## [TASK INSTRUCTIONS]
The response should contain all of the data below, reproduced exactly, and no pictures.

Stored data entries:
Content starts

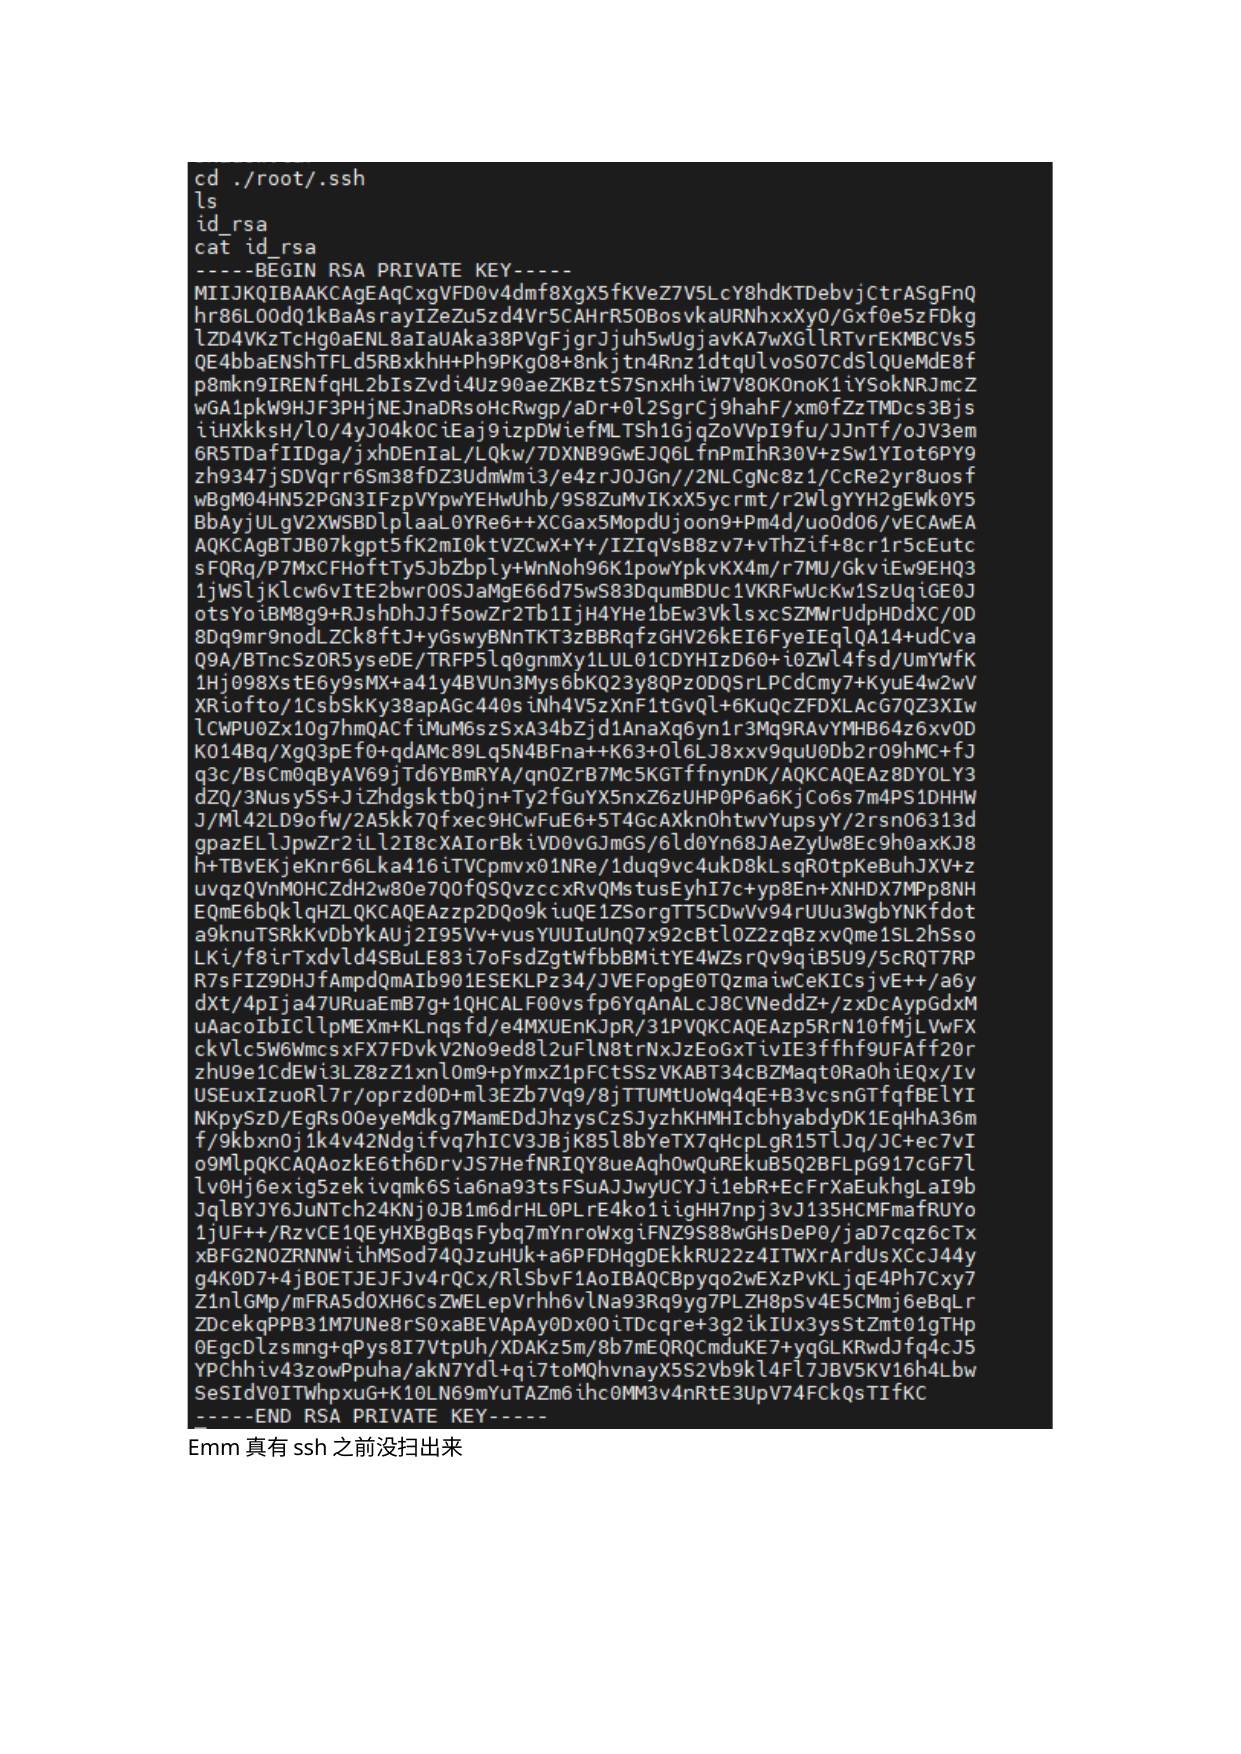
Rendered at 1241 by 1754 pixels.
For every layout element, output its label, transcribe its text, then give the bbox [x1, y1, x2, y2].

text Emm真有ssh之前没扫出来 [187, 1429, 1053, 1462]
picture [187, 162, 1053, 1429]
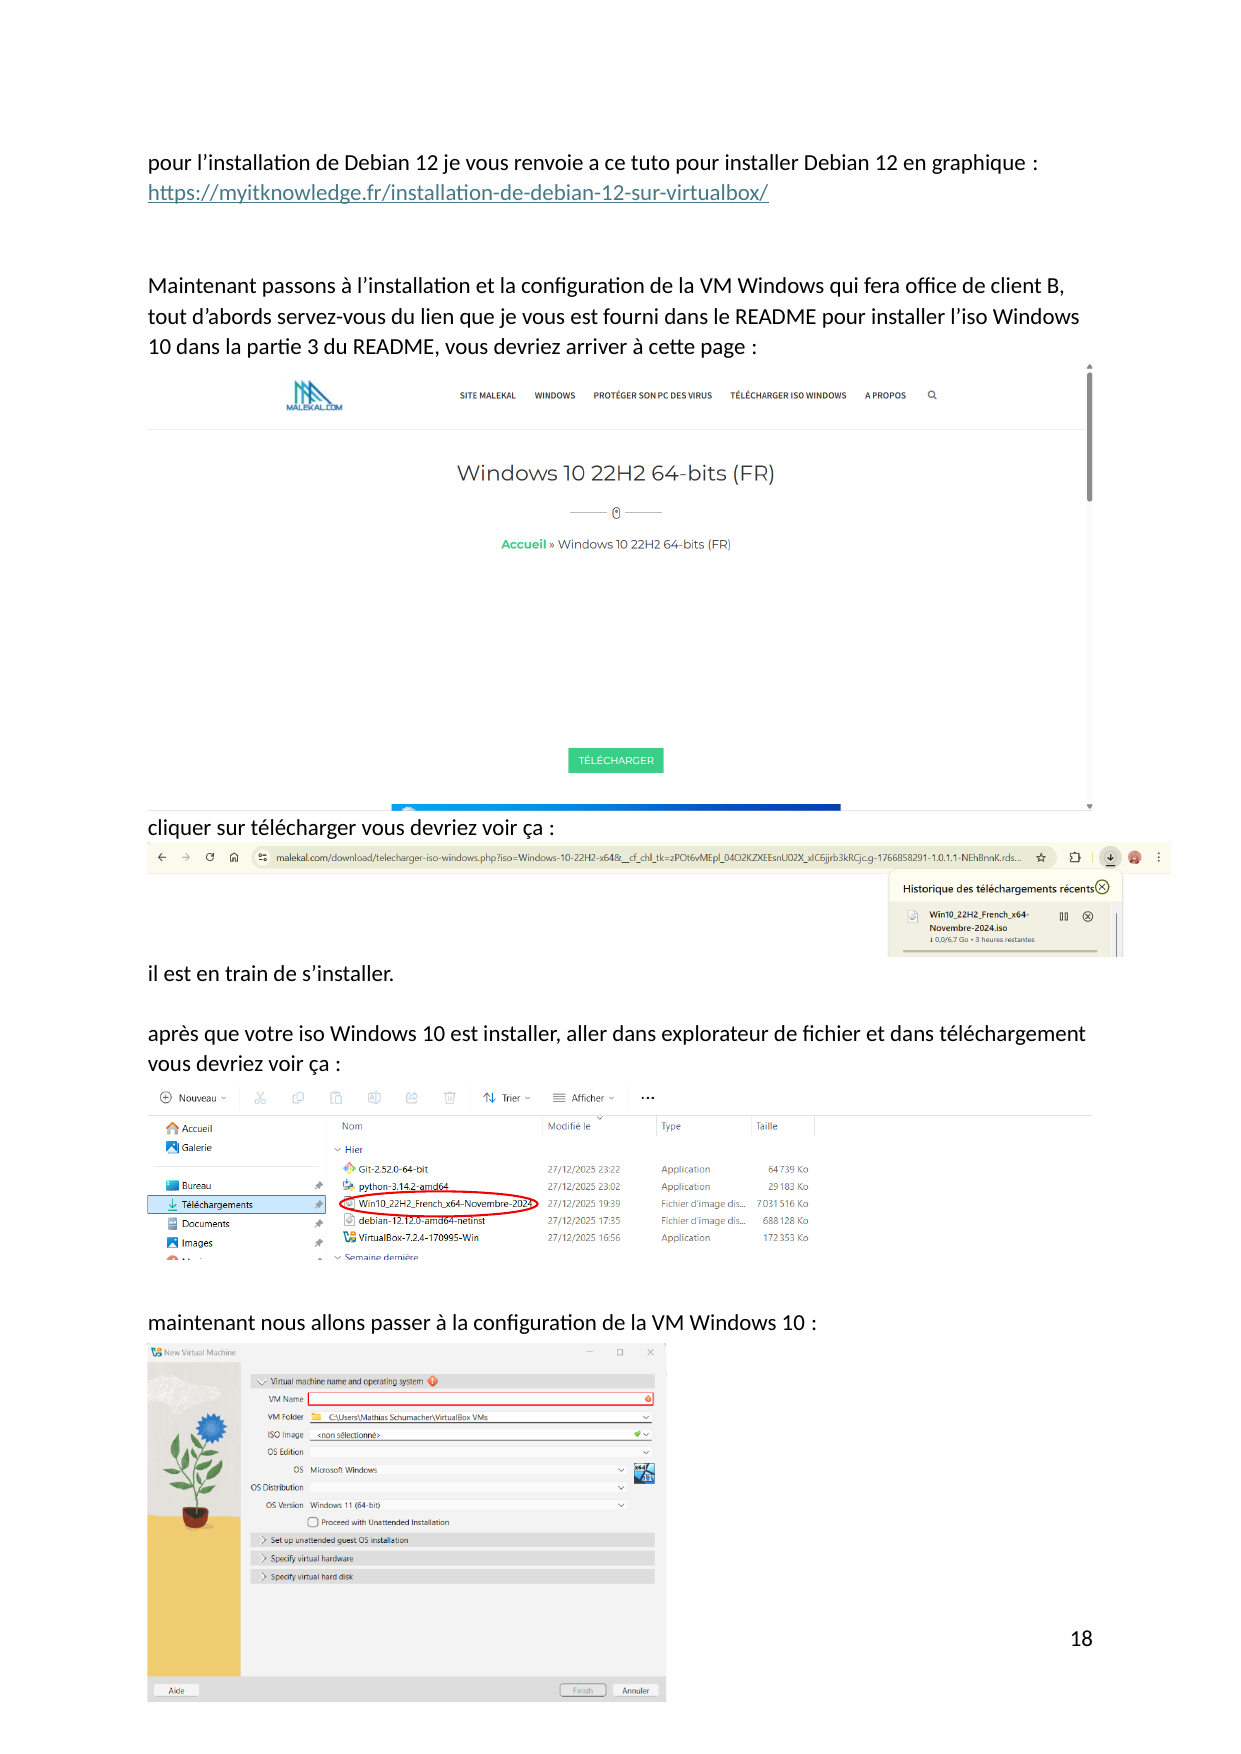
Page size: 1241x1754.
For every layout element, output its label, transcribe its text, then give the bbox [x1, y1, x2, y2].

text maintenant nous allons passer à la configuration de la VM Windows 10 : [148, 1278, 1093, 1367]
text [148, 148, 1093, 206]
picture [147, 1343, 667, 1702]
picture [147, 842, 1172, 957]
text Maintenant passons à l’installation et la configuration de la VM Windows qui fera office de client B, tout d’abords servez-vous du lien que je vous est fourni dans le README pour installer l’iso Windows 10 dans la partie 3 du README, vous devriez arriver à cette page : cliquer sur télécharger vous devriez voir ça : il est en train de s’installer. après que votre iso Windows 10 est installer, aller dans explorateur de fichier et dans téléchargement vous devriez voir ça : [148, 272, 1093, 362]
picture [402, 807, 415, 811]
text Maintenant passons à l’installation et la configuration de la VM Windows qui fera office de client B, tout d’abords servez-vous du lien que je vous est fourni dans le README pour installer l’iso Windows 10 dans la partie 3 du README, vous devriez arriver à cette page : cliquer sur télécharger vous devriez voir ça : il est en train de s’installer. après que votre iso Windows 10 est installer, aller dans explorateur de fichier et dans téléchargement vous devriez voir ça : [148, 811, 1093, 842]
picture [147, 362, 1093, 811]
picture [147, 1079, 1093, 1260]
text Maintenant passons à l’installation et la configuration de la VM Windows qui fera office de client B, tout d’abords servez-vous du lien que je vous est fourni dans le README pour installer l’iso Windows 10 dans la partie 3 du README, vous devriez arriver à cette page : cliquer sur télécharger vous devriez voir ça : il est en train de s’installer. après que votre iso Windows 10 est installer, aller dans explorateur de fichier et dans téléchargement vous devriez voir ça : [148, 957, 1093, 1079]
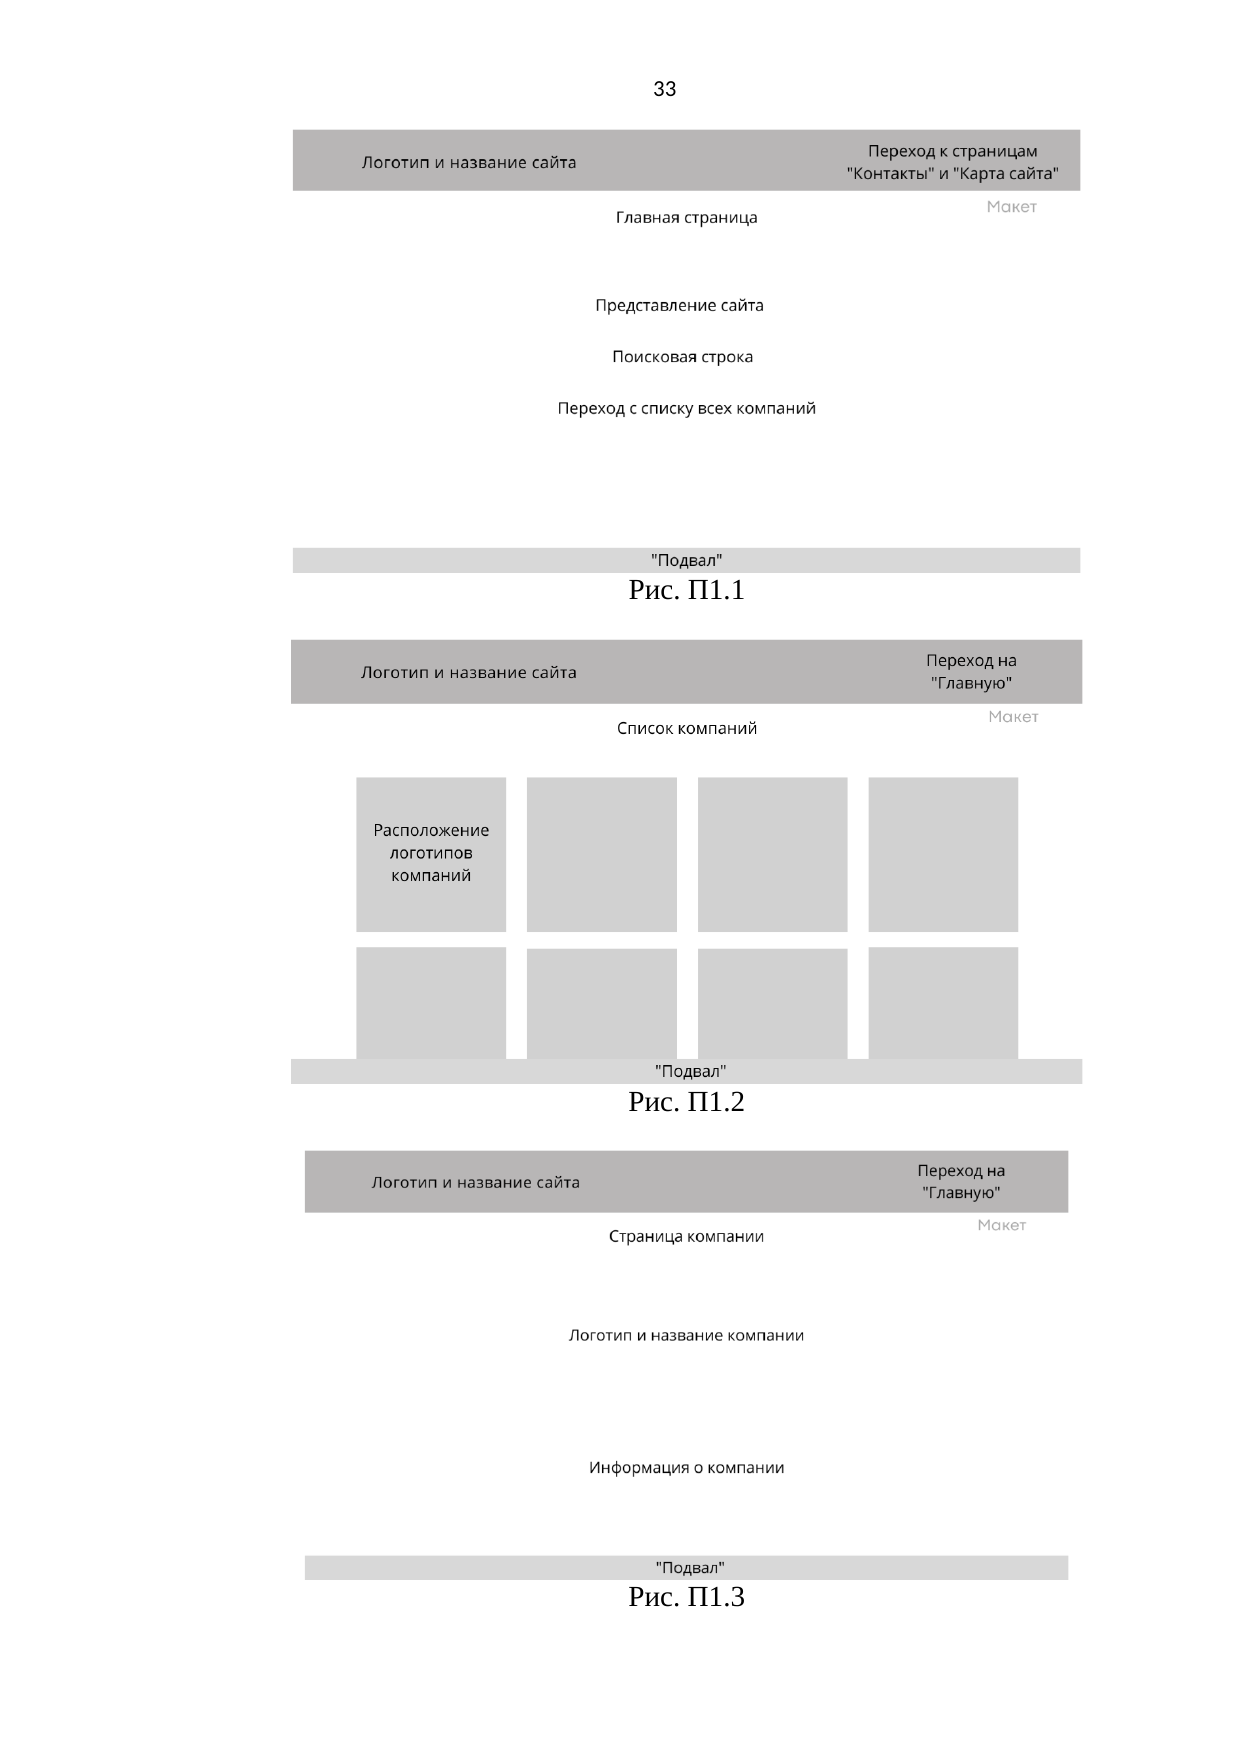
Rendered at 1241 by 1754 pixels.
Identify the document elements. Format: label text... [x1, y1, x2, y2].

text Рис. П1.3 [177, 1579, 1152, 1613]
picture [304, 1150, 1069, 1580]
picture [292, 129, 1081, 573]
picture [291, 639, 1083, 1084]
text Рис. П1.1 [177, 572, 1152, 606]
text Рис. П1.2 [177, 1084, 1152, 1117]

Content ends

## [RESULT OF THE EXERCISE]
Rendered at 1241 by 1754 pixels.
For every layout element, output its label, transcribe its text, then give the bbox [x1, y1, x2, y2].

text Emm真有ssh之前没扫出来 [187, 1429, 1053, 1462]
picture [187, 162, 1053, 1429]
Page size: 1241x1754.
For every layout element, output its label, transcribe its text, then give the bbox [x1, y1, x2, y2].

text maintenant nous allons passer à la configuration de la VM Windows 10 : [148, 1278, 1093, 1367]
text [148, 148, 1093, 206]
picture [147, 1343, 667, 1702]
picture [147, 842, 1172, 957]
text Maintenant passons à l’installation et la configuration de la VM Windows qui fera office de client B, tout d’abords servez-vous du lien que je vous est fourni dans le README pour installer l’iso Windows 10 dans la partie 3 du README, vous devriez arriver à cette page : cliquer sur télécharger vous devriez voir ça : il est en train de s’installer. après que votre iso Windows 10 est installer, aller dans explorateur de fichier et dans téléchargement vous devriez voir ça : [148, 272, 1093, 362]
picture [402, 807, 415, 811]
text Maintenant passons à l’installation et la configuration de la VM Windows qui fera office de client B, tout d’abords servez-vous du lien que je vous est fourni dans le README pour installer l’iso Windows 10 dans la partie 3 du README, vous devriez arriver à cette page : cliquer sur télécharger vous devriez voir ça : il est en train de s’installer. après que votre iso Windows 10 est installer, aller dans explorateur de fichier et dans téléchargement vous devriez voir ça : [148, 811, 1093, 842]
picture [147, 362, 1093, 811]
picture [147, 1079, 1093, 1260]
text Maintenant passons à l’installation et la configuration de la VM Windows qui fera office de client B, tout d’abords servez-vous du lien que je vous est fourni dans le README pour installer l’iso Windows 10 dans la partie 3 du README, vous devriez arriver à cette page : cliquer sur télécharger vous devriez voir ça : il est en train de s’installer. après que votre iso Windows 10 est installer, aller dans explorateur de fichier et dans téléchargement vous devriez voir ça : [148, 957, 1093, 1079]
Rendered at 1241 by 1754 pixels.
Identify the document elements. Format: label text... [x1, y1, x2, y2].

text Рис. П1.3 [177, 1579, 1152, 1613]
picture [304, 1150, 1069, 1580]
picture [292, 129, 1081, 573]
picture [291, 639, 1083, 1084]
text Рис. П1.1 [177, 572, 1152, 606]
text Рис. П1.2 [177, 1084, 1152, 1117]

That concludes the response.